Le lavage des mains est la mesure la plus importante. Apprenez à votre enfant à se laver les mains régulièrement avec de l’eau et du savon, en particulier en rentrant de l’école, avant les repas et après s’être mouché. Ce réflexe, acquis dès le plus jeune âge, le protégera bien au-delà du simple rhume.

Enseignez-lui aussi à tousser et éternuer dans son coude plutôt que dans ses mains, et à utiliser des mouchoirs jetables. Aérez votre intérieur quotidiennement, même en hiver, pendant au moins 10 minutes.

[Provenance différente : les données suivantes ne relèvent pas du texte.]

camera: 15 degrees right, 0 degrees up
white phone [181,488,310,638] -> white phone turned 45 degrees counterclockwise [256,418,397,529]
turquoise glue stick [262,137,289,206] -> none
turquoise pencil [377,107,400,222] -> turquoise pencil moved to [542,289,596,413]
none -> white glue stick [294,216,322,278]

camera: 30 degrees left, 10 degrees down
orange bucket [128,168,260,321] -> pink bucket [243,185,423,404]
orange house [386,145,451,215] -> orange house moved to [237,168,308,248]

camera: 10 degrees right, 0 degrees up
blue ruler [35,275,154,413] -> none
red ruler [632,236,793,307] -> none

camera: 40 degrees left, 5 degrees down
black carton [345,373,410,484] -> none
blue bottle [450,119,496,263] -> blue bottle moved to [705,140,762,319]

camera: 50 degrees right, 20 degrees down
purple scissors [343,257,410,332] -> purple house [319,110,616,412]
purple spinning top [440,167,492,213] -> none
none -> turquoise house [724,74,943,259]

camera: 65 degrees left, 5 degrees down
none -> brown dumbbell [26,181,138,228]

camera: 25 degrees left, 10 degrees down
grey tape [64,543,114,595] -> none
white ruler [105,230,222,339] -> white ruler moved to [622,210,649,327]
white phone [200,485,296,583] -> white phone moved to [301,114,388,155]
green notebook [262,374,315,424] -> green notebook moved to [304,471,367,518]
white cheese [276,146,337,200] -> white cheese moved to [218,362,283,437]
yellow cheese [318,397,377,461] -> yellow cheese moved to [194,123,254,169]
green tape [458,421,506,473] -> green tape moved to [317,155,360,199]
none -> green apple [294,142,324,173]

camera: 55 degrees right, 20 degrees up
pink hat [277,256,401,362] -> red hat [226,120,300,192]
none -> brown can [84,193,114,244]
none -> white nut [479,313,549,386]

Évitez d’exposer votre enfant au tabagisme passif, qui irrite les muqueuses respiratoires et augmente la fréquence et la sévérité des infections.

Sources

Recommandations du Groupe de Pathologie Infectieuse Pédiatrique (GPIP 2023) ; Haute Autorité de Santé (HAS) ; Société française de pédiatrie (SFP) ; Bright Futures Guidelines (AAP, 4e édition).

Le saviez-vous ?
Au cours de sa vie, un être humain contractera en moyenne entre 200 et 300 rhumes — soit environ deux à quatre ans de sa vie passés avec le nez qui coule ! Chez l’enfant, la fréquence élevée des rhinopharyngites en collectivité inquiète souvent les parents, qui se demandent si le système immunitaire de leur enfant est déficient. En réalité, c’est exactement l’inverse : chaque infection virale « entraîne » le système immunitaire, qui constitue progressivement sa bibliothèque de défenses. C’est d’ailleurs pour cela que les adultes font beaucoup moins de rhumes que les enfants — leur système immunitaire a déjà rencontré la plupart des virus courants. En un sens, ces rhumes à répétition sont le prix à payer pour construire l’immunité de toute une vie.